Drinking and driving: Possible consequences
There are three main offences in drinking and driving (DUI or DWI):
Driving while under prohibition
When a driver is found guilty of a driving infraction under the Criminal Code, the Court will suspend his licence for a definite period of time. Operating a motor vehicle during that period may lead to an additional offence of driving under suspension. The offence of driving while prohibited is defined in section 259 of the Criminal Code. In case of a guilty plea, a driver risks another mandatory suspension, usually an additional year. Often times, prosecutors will ask for jail time, even for a first-time offender. This can be avoided.
A dangerous driving offence may occur when a driver operates a motor vehicle with reckless disregard for public safety. To prove this offence beyond a reasonable doubt, the Crown prosecutor must establish that the person was driving, that he consciously assumed control of the vehicle, and that driving was dangerous to the public. The term “dangerous to the public” is established by examining all circumstances of the infraction, including the nature, condition and use of the place at which the motor vehicle is being operated, the amount of traffic at the time, or what might reasonably be expected to be at that place. A driver may face a driving prohibition in court if found guilty of such an offence. More importantly, the SAAQ will automatically suspend his licence for a period of one year in case of a first infraction.
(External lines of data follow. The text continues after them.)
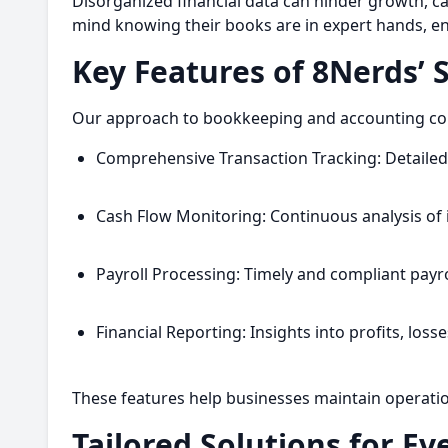
Disorganized financial data can hinder growth, ca
mind knowing their books are in expert hands, ena
Key Features of 8Nerds’ 
Our approach to bookkeeping and accounting combi
Comprehensive Transaction Tracking: Detailed 
Cash Flow Monitoring: Continuous analysis of 
Payroll Processing: Timely and compliant pay
Financial Reporting: Insights into profits, lo
These features help businesses maintain operationa
Tailored Solutions for Ev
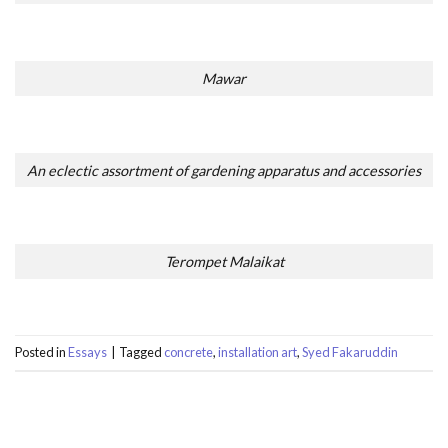
Mawar
An eclectic assortment of gardening apparatus and accessories
Terompet Malaikat
Posted in
Essays
|
Tagged
concrete
,
installation art
,
Syed Fakaruddin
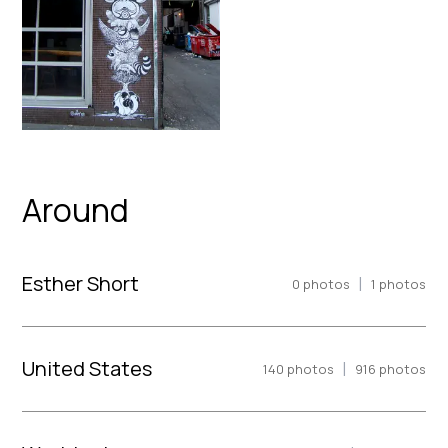
Around
Esther Short
|
0
photos
1
photos
United States
|
140
photos
916
photos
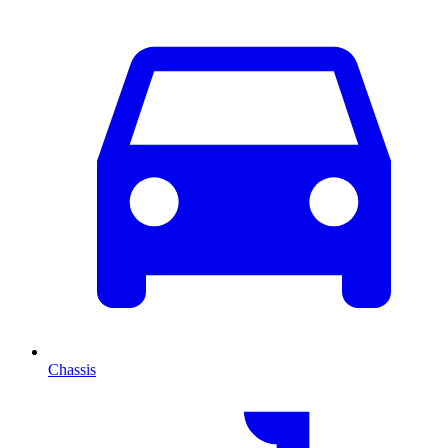
Chassis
Following an accident, a driver has the legal and ethical duty to stop and provide the other parties with his information. He also has the obligation to provide help to anyone who may need it. Failure to remain at the scene of an accident and provide assistance may result in criminal charges. A driver’s explanations as to the circumstances of the offence will be essential to determine if there is a possibility of a defence. Just like the driving under prohibition and the dangerous driving infractions, a hit and run offence can also be prosecuted under the Highway Safety Code. In case of a conviction, the driver may face serious consequences in court. The SAAQ will also automatically suspend his licence for a period of four years in case of a first offence.